A agenda alemã e as invasões bárbaras

E tudo fica igual em Portugal depois das eleições na Alemanha? Não. Tudo vai mudar para a União Europeia e, por tabela, para Portugal.

Para bem ou para mal: pela mão do novo governo alemão, a UE terá nos próximos quatro anos a sua maior transformação e aprofundamento. Só para mal: se não for um aprofundamento, será uma desintegração por efeito das forças centrífugas nos países do sul e na Europa central, como a Polónia ou a Eslováquia, e pelas políticas nacionalistas da Alemanha. Já há muito que o governo alemão se sente tentado a isolar o país na sua ilha de prosperidade e a aproximar-se do bloco euro-asiático, a começar pela Rússia, em detrimento do projeto europeu.

A coligação que irá agora governar na Alemanha tem de decidir se aposta numa União Europeia de instituições reforçadas a longo prazo, como a apregoa Macron, ou se continua a navegar à vista, o que levará ao colapso do Euro. Mas há mais mudanças a acelerar o processo de coesão ou fragmentação da UE: Draghi e Juncker entregarão, respetivamente, a em breve a presidência do Banco Central Europeu e da Comissão Europeia aos seus sucessores. Se o futuro presidente do BCE for o candidato mais bem cotado, que atualmente é presidente do Bundesbank, o projeto duma Europa mais solidária (leia-se: mais cara para a Alemanha e por isso tema tabu para Berlim até ao dia de ontem) sofre logo à partida um golpe. Já com Juncker sai um europeu convicto, mas fraco e errático que seguiu sempre a voz de Merkel.

A UE, o tema de longe mais importante para a Alemanha, e para todos os restantes países da União Europeia, foi estrategicamente eclipsado durante a campanha eleitoral alemã. Nos 96 minutos do único debate televisivo da campanha eleitoral entre os dois líderes dos partidos da anterior coligação (Merkel pela CDU e Schulz pelo SPD) não se falou um só minuto sobre a UE. Não se falou, porque ambos os candidatos sabiam que qualquer debate sobre a Europa iria custar votos ao centro e fortalecer posições radicalmente antieuropeias, de "defesa das poupanças" e de saída da moeda única, defendidas pela AfD, a "Alternativa para a Alemanha", que colocou desde ontem as posições da extrema-direita no centro do debate político. Mas também os liberais do FDP são perigosos para os países do sul da Europa: advogam a expulsão da Grécia do Euro e defenderão o mesmo contra Portugal, quando os sinais de crise voltarem a fazer-se sentir (a dívida pública de Portugal, em percentagem do PIB, já é maior do que era a da Grécia no início da crise do euro). E dentro do SPD de Schulz há muitos antieuropeus, pró-russos, tal como por maioria de razão no "die Linke", mais à esquerda. Ou seja: a política alemã esconde à direita, ao centro e à esquerda, enormes riscos para a UE.
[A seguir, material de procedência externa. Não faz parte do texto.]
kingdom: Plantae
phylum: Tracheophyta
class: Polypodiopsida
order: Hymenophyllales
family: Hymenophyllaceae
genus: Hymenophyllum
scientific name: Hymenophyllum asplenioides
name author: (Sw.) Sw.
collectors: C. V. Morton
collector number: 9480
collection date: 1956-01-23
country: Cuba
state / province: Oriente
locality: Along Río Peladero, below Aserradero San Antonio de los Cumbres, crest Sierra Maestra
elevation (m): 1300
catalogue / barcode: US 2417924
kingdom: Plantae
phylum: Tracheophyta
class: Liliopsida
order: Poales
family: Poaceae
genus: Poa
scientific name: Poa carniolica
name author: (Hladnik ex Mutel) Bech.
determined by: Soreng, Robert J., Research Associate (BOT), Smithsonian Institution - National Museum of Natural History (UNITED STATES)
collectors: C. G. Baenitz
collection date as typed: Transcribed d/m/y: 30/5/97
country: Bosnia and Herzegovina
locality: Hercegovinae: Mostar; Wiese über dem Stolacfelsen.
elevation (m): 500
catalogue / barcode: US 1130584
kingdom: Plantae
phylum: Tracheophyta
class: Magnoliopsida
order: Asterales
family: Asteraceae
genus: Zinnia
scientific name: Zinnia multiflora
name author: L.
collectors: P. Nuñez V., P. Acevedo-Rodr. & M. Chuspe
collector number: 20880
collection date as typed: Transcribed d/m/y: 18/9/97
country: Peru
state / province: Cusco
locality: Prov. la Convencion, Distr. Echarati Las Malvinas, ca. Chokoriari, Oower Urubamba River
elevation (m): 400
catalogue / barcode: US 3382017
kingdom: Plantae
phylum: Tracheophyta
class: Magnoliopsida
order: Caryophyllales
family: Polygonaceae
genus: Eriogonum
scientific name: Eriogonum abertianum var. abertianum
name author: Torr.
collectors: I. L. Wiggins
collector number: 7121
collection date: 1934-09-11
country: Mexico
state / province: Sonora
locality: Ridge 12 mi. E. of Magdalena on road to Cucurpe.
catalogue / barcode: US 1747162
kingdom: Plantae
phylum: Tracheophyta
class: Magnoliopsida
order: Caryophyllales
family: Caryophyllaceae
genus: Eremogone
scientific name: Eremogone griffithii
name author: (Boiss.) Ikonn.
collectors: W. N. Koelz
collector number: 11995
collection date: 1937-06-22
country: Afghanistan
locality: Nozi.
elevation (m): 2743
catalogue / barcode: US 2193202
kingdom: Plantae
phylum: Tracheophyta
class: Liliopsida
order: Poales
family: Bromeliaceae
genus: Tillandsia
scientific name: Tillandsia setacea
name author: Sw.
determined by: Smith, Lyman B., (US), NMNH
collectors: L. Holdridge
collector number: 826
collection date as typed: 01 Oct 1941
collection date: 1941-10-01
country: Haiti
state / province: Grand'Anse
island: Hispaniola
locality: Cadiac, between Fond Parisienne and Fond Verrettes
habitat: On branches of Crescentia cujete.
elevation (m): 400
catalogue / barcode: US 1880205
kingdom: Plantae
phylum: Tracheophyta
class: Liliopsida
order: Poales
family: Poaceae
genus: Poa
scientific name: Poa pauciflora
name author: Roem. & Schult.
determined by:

Por enquanto, Portugal continua a beneficiar das "invasões bárbaras".

Investimento estrangeiro em imobiliário, adesão a privilégios fiscais para estrangeiros, vistos gold (opacos e suspeitos), turismo desenfreado, atrizes, atores e vedetas reformadas. A vaga de invasão é de fundo: mais de metade dos alunos de mestrado da Universidade Nova de Lisboa, na área de Economia e e Gestão, são estrangeiros. Dum total de 600 alunos, 98 são alemães, 50 italianos além de mais 40 nacionalidades. Lisboa e Porto estão a transformar-se em cidades europeias cheias de jovens de todo o mundo. Na costa algarvia ou na Costa da Caparica passeiam-se reformados holandeses, alemães, escandinavos e brasileiros. Portugal é neste momento uma mistura de Silicon Valley e Florida com dieta mediterrânica e pastéis de nata. A UE, a estabilidade política, a segurança, o clima e as ligações aéreas de baixo custo são os motores da economia portuguesa.

Mas a conjuntura é frágil, como se sente, quando uma empresa low cost, que representa o pior do turbo-capitalismo e da irresponsabilidade social, corta umas centenas de voos para Portugal. Muito mais grave será se, a Alemanha com o seu novo governo, não der passos claros a favor duma UE, em que o poder e a riqueza, não se acumulam entre Frankfurt e Berlim.